■ Your task:
Working from the entries below, tally each line that holds "evenodd". Give the tally and nothing else.

■ Exercise data:

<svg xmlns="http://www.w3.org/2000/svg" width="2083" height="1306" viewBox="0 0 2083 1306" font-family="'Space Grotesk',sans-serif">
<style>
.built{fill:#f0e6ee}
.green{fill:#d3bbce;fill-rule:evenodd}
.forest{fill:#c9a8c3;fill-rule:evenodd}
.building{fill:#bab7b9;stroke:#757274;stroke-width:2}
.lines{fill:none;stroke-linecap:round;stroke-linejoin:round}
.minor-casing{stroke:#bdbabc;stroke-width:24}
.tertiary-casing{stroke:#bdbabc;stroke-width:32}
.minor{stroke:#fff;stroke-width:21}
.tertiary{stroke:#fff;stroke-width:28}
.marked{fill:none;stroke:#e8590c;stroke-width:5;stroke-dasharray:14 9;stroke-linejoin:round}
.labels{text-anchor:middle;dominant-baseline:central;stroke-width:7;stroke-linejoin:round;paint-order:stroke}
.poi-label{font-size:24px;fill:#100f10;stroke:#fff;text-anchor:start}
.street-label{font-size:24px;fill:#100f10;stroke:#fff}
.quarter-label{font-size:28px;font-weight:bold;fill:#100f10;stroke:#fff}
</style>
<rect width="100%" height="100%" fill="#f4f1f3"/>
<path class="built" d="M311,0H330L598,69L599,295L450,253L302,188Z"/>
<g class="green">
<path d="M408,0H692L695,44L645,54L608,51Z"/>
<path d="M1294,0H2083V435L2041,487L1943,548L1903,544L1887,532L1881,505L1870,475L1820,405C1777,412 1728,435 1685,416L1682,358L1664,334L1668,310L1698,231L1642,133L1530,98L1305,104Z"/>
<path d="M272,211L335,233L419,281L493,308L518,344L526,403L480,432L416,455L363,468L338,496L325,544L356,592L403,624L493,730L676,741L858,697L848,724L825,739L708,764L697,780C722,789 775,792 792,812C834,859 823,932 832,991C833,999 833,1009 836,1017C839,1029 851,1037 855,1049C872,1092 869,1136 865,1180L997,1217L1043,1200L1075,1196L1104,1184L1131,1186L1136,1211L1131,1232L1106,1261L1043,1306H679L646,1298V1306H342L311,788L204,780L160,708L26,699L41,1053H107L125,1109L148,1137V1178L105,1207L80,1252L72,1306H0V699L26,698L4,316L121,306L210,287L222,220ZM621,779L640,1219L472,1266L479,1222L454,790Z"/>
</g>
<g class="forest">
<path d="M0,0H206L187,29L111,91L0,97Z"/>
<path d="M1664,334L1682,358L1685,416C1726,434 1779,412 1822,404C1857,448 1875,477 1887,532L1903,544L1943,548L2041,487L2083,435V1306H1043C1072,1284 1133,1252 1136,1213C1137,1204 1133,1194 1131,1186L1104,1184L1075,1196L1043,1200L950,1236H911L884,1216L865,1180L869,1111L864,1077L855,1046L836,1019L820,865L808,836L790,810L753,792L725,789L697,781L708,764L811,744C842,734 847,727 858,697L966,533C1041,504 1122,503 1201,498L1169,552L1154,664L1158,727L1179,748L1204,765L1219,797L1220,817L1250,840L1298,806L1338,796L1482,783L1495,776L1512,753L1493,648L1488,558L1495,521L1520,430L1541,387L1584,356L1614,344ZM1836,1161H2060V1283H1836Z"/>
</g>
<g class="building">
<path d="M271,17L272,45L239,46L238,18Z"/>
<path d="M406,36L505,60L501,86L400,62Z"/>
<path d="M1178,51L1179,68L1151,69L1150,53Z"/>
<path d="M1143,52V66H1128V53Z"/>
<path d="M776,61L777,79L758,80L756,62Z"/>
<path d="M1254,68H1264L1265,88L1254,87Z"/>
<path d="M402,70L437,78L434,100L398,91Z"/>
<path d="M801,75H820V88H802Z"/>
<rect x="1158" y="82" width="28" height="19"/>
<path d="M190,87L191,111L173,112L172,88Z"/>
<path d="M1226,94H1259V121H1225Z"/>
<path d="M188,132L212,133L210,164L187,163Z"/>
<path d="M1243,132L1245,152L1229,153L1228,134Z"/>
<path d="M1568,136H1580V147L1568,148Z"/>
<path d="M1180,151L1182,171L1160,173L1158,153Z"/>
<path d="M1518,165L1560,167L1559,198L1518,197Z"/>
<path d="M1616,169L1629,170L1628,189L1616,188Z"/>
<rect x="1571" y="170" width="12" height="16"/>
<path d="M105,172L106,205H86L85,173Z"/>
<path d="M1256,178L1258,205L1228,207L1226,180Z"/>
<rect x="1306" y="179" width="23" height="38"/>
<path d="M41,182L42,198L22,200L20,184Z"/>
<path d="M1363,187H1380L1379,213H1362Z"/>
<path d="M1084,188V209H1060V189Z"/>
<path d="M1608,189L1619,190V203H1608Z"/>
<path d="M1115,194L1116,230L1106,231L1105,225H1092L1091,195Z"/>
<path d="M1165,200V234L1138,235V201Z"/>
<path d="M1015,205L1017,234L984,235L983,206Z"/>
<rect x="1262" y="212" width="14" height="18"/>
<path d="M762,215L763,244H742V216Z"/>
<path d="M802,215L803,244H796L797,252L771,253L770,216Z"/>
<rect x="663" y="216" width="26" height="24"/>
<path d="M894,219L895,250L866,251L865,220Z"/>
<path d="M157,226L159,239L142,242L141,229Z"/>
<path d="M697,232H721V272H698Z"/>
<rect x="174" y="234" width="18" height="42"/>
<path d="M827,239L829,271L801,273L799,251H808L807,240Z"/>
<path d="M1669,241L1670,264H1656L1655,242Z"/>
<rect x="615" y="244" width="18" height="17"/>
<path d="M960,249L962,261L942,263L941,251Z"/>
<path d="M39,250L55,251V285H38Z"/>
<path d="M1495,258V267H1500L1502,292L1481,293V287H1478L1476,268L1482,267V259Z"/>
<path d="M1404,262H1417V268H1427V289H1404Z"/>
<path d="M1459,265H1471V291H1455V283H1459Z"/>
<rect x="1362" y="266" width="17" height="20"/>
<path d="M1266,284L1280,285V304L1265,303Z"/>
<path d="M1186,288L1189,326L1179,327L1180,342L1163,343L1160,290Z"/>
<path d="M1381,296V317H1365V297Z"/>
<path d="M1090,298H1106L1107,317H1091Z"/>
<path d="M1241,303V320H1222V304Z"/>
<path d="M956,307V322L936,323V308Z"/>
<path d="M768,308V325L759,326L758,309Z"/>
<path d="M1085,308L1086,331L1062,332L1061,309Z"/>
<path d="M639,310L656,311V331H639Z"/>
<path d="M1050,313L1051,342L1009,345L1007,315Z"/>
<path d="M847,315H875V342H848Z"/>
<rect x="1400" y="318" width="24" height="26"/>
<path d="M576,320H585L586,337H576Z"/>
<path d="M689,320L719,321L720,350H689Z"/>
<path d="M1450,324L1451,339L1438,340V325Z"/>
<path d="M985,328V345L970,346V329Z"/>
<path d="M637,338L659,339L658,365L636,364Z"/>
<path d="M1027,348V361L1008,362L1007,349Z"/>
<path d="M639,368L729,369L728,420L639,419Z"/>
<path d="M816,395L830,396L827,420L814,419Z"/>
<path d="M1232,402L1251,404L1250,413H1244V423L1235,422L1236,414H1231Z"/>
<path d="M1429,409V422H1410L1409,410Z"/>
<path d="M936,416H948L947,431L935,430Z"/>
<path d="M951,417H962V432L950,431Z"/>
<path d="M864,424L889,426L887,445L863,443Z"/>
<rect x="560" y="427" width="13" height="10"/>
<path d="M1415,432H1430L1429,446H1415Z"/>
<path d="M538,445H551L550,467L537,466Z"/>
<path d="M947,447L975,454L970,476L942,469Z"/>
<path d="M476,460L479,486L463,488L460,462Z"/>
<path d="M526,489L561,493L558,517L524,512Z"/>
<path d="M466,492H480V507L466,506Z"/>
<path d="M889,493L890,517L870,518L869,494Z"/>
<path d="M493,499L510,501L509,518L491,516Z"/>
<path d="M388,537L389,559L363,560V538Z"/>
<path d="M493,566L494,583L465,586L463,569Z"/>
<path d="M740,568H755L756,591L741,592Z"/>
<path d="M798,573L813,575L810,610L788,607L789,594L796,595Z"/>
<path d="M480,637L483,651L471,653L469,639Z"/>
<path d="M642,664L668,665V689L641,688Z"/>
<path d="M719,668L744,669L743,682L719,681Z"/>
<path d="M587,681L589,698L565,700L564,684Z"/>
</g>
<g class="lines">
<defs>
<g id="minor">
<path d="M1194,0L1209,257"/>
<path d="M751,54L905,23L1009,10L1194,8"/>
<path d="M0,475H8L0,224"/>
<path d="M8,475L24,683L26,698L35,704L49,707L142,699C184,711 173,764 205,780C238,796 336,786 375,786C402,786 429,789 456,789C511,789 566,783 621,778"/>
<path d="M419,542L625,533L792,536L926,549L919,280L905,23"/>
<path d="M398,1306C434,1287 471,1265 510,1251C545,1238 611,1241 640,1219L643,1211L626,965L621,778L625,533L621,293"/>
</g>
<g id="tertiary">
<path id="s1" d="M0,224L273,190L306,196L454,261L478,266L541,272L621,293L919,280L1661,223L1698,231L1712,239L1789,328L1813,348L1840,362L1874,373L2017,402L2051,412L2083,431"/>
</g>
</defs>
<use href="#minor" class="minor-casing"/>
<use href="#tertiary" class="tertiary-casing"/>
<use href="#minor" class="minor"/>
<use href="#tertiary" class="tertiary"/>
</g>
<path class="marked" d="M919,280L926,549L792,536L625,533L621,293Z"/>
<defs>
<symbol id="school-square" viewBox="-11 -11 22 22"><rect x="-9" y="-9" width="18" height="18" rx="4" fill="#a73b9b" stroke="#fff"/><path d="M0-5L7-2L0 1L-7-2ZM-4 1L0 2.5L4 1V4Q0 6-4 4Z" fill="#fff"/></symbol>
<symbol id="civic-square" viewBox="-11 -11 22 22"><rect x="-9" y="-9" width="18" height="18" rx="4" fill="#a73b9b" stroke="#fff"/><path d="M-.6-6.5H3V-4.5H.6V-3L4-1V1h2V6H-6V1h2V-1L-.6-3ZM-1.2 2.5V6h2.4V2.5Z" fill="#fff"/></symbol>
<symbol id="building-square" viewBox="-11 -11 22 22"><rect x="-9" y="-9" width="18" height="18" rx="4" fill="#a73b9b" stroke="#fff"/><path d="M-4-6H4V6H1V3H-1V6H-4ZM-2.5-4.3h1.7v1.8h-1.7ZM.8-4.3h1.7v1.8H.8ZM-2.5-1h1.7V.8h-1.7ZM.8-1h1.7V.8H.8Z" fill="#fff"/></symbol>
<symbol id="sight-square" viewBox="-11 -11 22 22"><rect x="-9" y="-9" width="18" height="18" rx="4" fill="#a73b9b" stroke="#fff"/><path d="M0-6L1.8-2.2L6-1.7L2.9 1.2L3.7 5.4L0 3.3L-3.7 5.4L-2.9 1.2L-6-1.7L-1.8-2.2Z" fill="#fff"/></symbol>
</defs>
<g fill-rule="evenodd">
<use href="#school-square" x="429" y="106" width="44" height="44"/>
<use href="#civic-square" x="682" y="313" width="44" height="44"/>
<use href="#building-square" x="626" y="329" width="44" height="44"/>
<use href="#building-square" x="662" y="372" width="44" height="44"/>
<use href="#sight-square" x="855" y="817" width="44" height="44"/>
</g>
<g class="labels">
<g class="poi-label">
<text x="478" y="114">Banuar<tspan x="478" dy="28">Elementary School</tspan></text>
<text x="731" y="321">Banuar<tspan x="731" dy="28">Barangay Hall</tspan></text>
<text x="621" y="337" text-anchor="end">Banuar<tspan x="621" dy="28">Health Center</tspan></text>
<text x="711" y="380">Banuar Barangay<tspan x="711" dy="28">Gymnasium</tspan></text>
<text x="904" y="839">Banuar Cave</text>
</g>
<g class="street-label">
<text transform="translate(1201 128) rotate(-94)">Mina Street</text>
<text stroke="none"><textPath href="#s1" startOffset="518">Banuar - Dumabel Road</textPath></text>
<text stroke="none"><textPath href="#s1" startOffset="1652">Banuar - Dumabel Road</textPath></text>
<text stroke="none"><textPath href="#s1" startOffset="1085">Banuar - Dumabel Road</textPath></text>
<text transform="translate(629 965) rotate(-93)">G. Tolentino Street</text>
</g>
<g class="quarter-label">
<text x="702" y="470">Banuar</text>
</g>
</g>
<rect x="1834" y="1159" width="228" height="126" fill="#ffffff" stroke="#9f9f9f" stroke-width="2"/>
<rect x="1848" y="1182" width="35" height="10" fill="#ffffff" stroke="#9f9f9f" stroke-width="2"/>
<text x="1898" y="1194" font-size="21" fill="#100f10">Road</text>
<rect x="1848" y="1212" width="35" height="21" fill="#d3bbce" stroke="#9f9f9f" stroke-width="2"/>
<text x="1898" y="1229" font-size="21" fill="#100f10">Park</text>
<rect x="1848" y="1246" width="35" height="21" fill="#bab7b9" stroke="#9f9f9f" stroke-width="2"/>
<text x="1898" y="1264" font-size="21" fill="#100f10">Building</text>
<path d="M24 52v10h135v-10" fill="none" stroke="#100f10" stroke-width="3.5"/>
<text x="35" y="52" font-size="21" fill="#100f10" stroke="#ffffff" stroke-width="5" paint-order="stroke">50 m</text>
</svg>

■ Answer box:
3